La Suisse romande fait la part belle aux «Tribute Bands»

Genesis Un spectacle étonnant, donné par The Musical Box, et qui s’approche de la reconstitution historique, visuelle et musicale. Le groupe rejoue sur scène, comme Genesis au milieu des années septante, leur album-phare: «The Lamb Lies Down on Broadway».

Quand? Lausanne, salle Métropole, 1er novembre, 18 h.

Supertramp Avec «Logicaltramp», on est dans le best of des plus grands tubes de Supertramp, et il paraît que les anciens membres apprécient le résultat. «Breakfast in America» ou «Goodbye Stranger», etc., évidemment rejoués comme au bon vieux temps.

Quand? Genève, Théâtre du Léman, le 6 mars à 20 h.

Sinatra and Co. Avec neuf musiciens et des choristes-chanteuses, «Sinatra & Friends» fait revivre le trio du «Rat Pack», écumant Vegas au début des sixties. Au programme: trois imitateurs de Sinatra, Dean Martin et Sammy Davis Jr., et bien sûr un verre de whiskey au bar.

Quand? Genève, Théâtre du Léman, le 15 mars, 18 h 30.

Aretha Franklin C’est la chanteuse de Brooklyn, Cheryl Bridget «Pepsii» Riley, qui connut quelques succès R’n’B à la fin des années 80, qui est en charge de faire dans cette tournée européenne revivre le mythe Aretha, entonnant «I Say A Little Prayer» ou «Respect».

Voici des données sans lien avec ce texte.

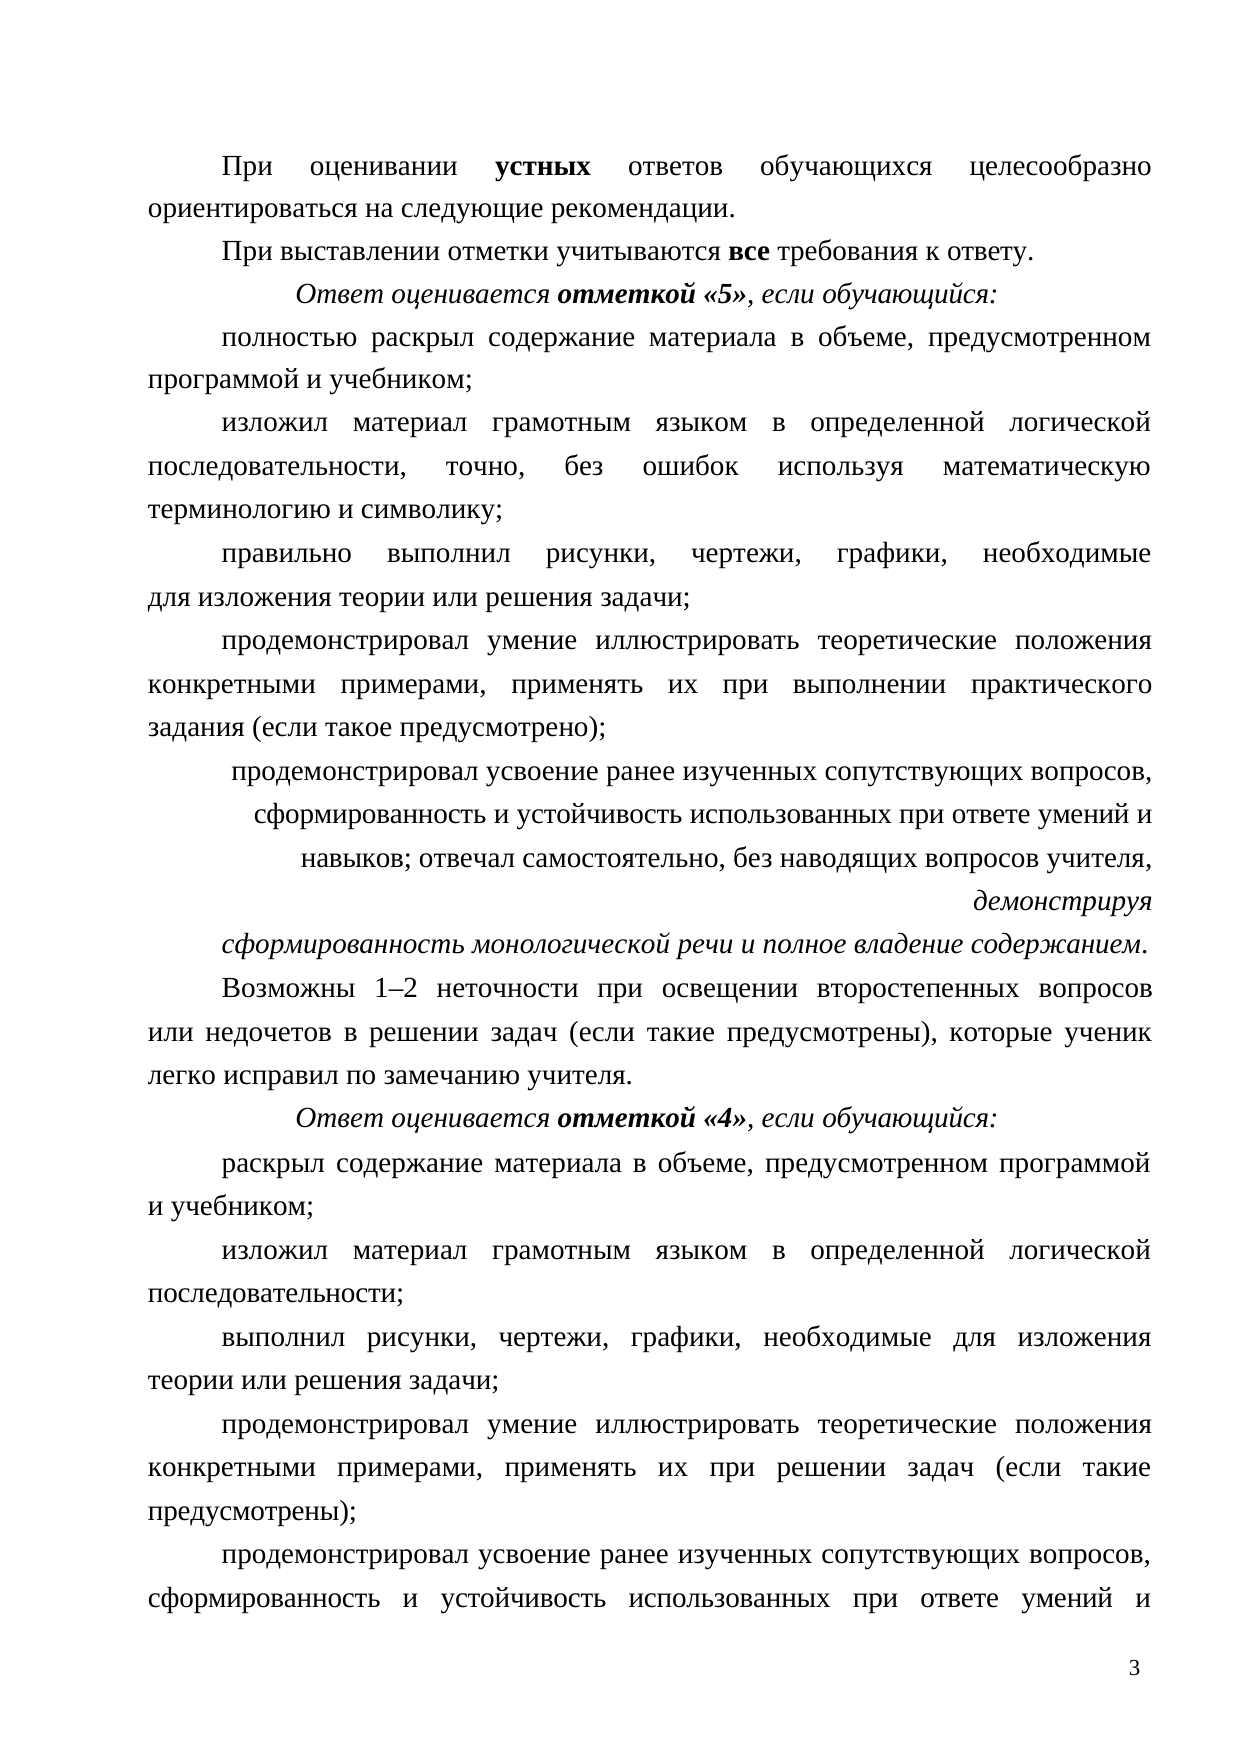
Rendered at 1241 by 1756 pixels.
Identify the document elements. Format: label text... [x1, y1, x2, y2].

text При выставлении отметки учитываются все требования к ответу. [221, 233, 1166, 266]
text Ответ оценивается отметкой «4», если обучающийся: [221, 1101, 1166, 1134]
text продемонстрировал умение иллюстрировать теоретические положения конкретными примерами, применять их при решении задач (если такие предусмотрены); [148, 1406, 1152, 1527]
text изложил материал грамотным языком в определенной логической последовательности; [148, 1232, 1152, 1309]
text продемонстрировал усвоение ранее изученных сопутствующих вопросов, сформированность и устойчивость использованных при ответе умений и навыков; отвечал самостоятельно, без наводящих вопросов учителя, демонстрируя [148, 753, 1152, 917]
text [148, 1537, 1151, 1614]
text правильно выполнил рисунки, чертежи, графики, необходимые для изложения теории или решения задачи; [148, 535, 1151, 612]
text При оценивании устных ответов обучающихся целесообразно ориентироваться на следующие рекомендации. [148, 148, 1152, 224]
text сформированность монологической речи и полное владение содержанием. [148, 927, 1166, 960]
text изложил материал грамотным языком в определенной логической последовательности, точно, без ошибок используя математическую терминологию и символику; [148, 404, 1151, 525]
text полностью раскрыл содержание материала в объеме, предусмотренном программой и учебником; [148, 319, 1152, 395]
text Ответ оценивается отметкой «5», если обучающийся: [221, 276, 1166, 309]
text продемонстрировал умение иллюстрировать теоретические положения конкретными примерами, применять их при выполнении практического задания (если такое предусмотрено); [148, 622, 1152, 743]
text выполнил рисунки, чертежи, графики, необходимые для изложения теории или решения задачи; [148, 1319, 1151, 1396]
text раскрыл содержание материала в объеме, предусмотренном программой и учебником; [148, 1145, 1151, 1222]
text Возможны 1–2 неточности при освещении второстепенных вопросов или недочетов в решении задач (если такие предусмотрены), которые ученик легко исправил по замечанию учителя. [148, 970, 1153, 1091]
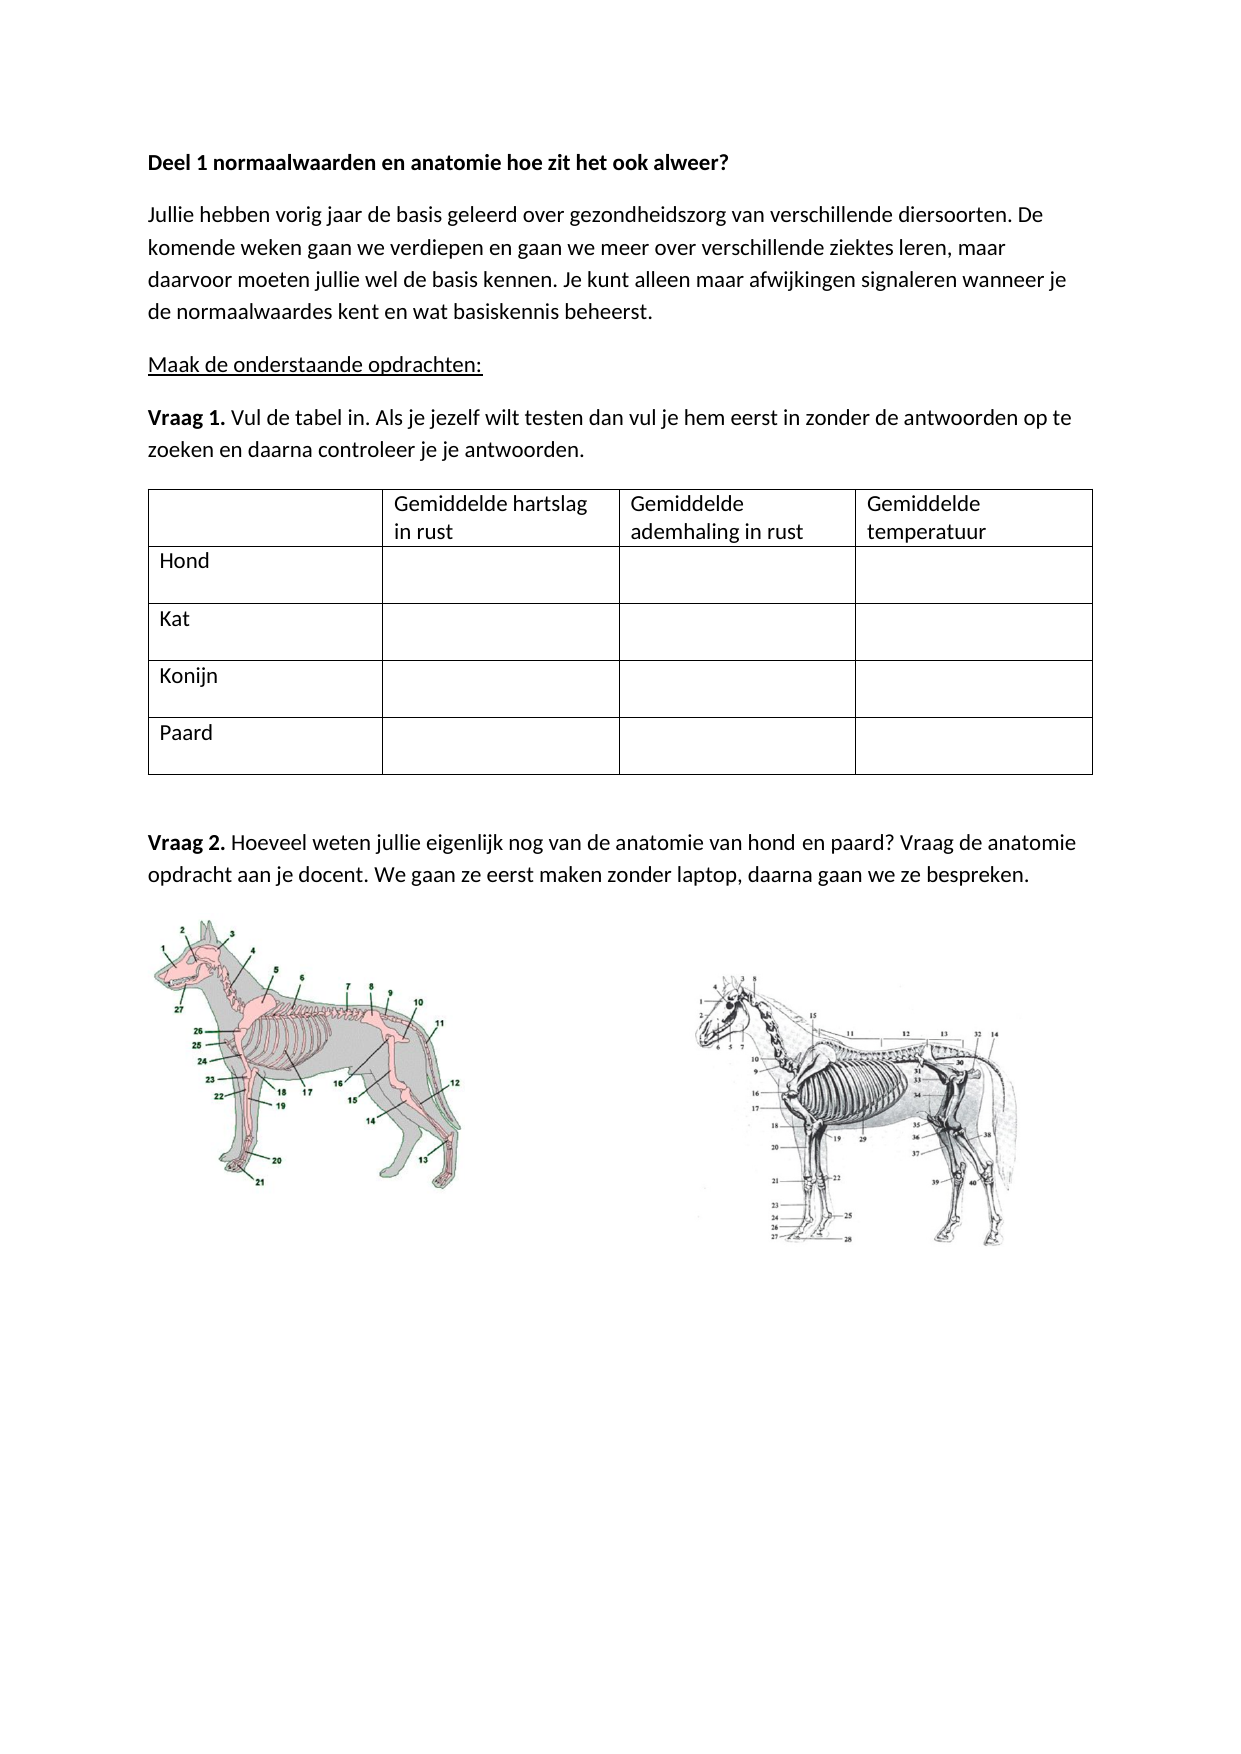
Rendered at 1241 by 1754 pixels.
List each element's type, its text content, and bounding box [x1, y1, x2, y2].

table_cell [383, 604, 619, 660]
text Deel 1 normaalwaarden en anatomie hoe zit het ook alweer? [148, 148, 1093, 176]
table_cell [856, 718, 1092, 774]
table_header Gemiddelde hartslag in rust [383, 490, 619, 546]
table_cell [383, 661, 619, 717]
table_cell Hond [149, 547, 382, 603]
table_cell [856, 604, 1092, 660]
text Vraag 2. Hoeveel weten jullie eigenlijk nog van de anatomie van hond en paard? Vraag de anatomie opdracht aan je docent. We gaan ze eerst maken zonder laptop, daarna gaan we ze bespreken. [148, 828, 1093, 888]
table_cell [856, 661, 1092, 717]
table_cell [620, 547, 855, 603]
table_cell [383, 718, 619, 774]
table_cell [620, 661, 855, 717]
text Maak de onderstaande opdrachten: [148, 350, 1093, 378]
table_cell [620, 718, 855, 774]
table_cell Konijn [149, 661, 382, 717]
table_cell Paard [149, 718, 382, 774]
table_cell [856, 547, 1092, 603]
table_header Gemiddelde ademhaling in rust [620, 490, 855, 546]
table_cell [620, 604, 855, 660]
table_cell [383, 547, 619, 603]
text Jullie hebben vorig jaar de basis geleerd over gezondheidszorg van verschillende diersoorten. De komende weken gaan we verdiepen en gaan we meer over verschillende ziektes leren, maar daarvoor moeten jullie wel de basis kennen. Je kunt alleen maar afwijkingen signaleren wanneer je de normaalwaardes kent en wat basiskennis beheerst. [148, 201, 1093, 325]
picture [689, 968, 1023, 1253]
text Vraag 1. Vul de tabel in. Als je jezelf wilt testen dan vul je hem eerst in zonder de antwoorden op te zoeken en daarna controleer je je antwoorden. [148, 403, 1093, 463]
table_cell Kat [149, 604, 382, 660]
table_header Gemiddelde temperatuur [856, 490, 1092, 546]
table_header [149, 490, 382, 546]
picture [147, 913, 465, 1194]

Quand? Genève, Théâtre du Léman, le 11 mars à 20 h.

Créé: 04.02.2020, 16h52

Euroconcert, une pluie de concerts annulés

L’organisateur Euroconcert, basé à Barcelone, avait envie de se positionner sur ce marché des «cover bands».
La société avait déjà étonné en produisant au Théâtre du Léman, à Genève, un concert d’un «Hollywood Symphony Orchestra» qui avait fort peu à voir avec la Californie, rapportait la «Tribune de Genève». Et là, Euroconcert vient d’annuler un spectacle prévu au Victoria Hall autour de Queen, et cinq au Théâtre du Léman: ceux consacrés aux Beatles, aux Bee Gees, à Simon & Garfunkel, à Dire Straits et à Amy Winehouse. Plus encore trois ballets, eux aussi annulés. Claude Proz, directeur du Théâtre du Léman, «n’a jamais vu ça durant sa carrière», et entend demander un dédommagement à Euroconcert.